Fig. 1: Experimental stimuli and looming-related BOLD activation within cortical areas. | Molecular Psychiatry

Fig. 1: Experimental stimuli and looming-related BOLD activation within cortical areas.

From: Neural correlates of personal space regulation in psychosis: role of the inferior parietal cortex

Fig. 1

A Examples of the Looming paradigm stimuli. Each unique face was presented at central fixation while either increasing (approach condition) or decreasing (withdrawal condition) in size over the course of a 16 s block. The functional contrast of approach > withdrawal was computed in the analyses. B–E Bar graphs depicting mean BOLD signal level (% change from baseline) for each looming condition (App = approaching faces; Wth = withdrawing faces) and group (Healthy Control group in blue, n = 60; Psychotic Disorder group in red, n = 37) within each cortical personal space network region-of-interest (ROI), averaged over the right and left hemispheres.

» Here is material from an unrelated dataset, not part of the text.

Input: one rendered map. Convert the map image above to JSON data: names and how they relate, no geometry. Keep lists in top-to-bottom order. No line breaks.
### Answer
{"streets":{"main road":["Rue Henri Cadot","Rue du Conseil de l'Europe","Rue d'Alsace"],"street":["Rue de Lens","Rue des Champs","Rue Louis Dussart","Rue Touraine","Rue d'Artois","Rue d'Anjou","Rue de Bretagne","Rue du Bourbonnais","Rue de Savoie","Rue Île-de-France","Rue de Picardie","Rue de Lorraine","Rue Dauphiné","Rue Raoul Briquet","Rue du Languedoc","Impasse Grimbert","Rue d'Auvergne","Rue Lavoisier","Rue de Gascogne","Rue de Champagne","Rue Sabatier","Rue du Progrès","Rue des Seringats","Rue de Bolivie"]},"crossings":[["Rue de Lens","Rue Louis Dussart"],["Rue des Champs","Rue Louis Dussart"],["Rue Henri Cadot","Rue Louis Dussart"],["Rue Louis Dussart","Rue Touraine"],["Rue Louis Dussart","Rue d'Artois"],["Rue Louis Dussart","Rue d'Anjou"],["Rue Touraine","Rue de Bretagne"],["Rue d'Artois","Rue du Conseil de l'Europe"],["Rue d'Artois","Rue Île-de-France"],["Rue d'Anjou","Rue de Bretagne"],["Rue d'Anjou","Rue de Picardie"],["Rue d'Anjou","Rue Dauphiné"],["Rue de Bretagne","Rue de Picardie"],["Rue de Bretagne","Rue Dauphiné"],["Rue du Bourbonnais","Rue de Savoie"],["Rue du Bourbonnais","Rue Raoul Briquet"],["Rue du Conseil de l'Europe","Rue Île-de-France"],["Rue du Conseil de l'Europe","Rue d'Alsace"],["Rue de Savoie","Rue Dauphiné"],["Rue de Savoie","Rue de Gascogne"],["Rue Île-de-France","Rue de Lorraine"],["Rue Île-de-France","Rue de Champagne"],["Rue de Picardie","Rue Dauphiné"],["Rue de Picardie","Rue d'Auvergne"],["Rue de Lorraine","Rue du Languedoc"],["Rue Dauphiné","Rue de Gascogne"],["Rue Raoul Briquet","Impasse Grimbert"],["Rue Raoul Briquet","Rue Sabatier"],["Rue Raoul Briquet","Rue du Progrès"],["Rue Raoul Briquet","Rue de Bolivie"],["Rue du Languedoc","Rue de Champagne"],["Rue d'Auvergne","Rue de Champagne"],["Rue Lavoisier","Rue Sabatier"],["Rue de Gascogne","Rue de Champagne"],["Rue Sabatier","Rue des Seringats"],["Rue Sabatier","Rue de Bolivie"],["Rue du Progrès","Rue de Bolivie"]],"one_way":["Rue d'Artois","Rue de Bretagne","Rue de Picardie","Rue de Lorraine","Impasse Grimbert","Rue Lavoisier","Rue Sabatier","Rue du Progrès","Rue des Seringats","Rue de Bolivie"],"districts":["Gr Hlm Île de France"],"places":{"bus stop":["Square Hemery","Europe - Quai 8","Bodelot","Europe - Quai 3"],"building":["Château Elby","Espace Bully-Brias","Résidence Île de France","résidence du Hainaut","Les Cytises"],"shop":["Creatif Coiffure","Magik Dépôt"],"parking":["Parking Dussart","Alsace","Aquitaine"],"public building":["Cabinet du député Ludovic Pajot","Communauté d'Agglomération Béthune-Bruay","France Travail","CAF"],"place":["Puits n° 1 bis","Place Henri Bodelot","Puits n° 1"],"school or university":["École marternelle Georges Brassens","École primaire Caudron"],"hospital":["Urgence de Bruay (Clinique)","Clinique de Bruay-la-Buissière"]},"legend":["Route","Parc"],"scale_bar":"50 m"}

Error bars represent one standard error of the mean (** P < 0.01; *** P < 0.001, for the approach vs. withdrawal paired t-test comparison). F, G Cortex-wide activation (approach > withdrawal) maps for the HC (n = 60) and PD (n = 37) groups, respectively, are displayed, with posterior views of the significance maps (display threshold: P < 0.001, vertex-wide corrected), overlaid on inflated cortical surface models derived from a common space brain template (fsaverage) for the left and right hemispheres (for additional views see Supplementary Figure 3). Black arrows denote cortical ROI locations, defined using an independent fMRI dataset (see Supplementary Figure 1).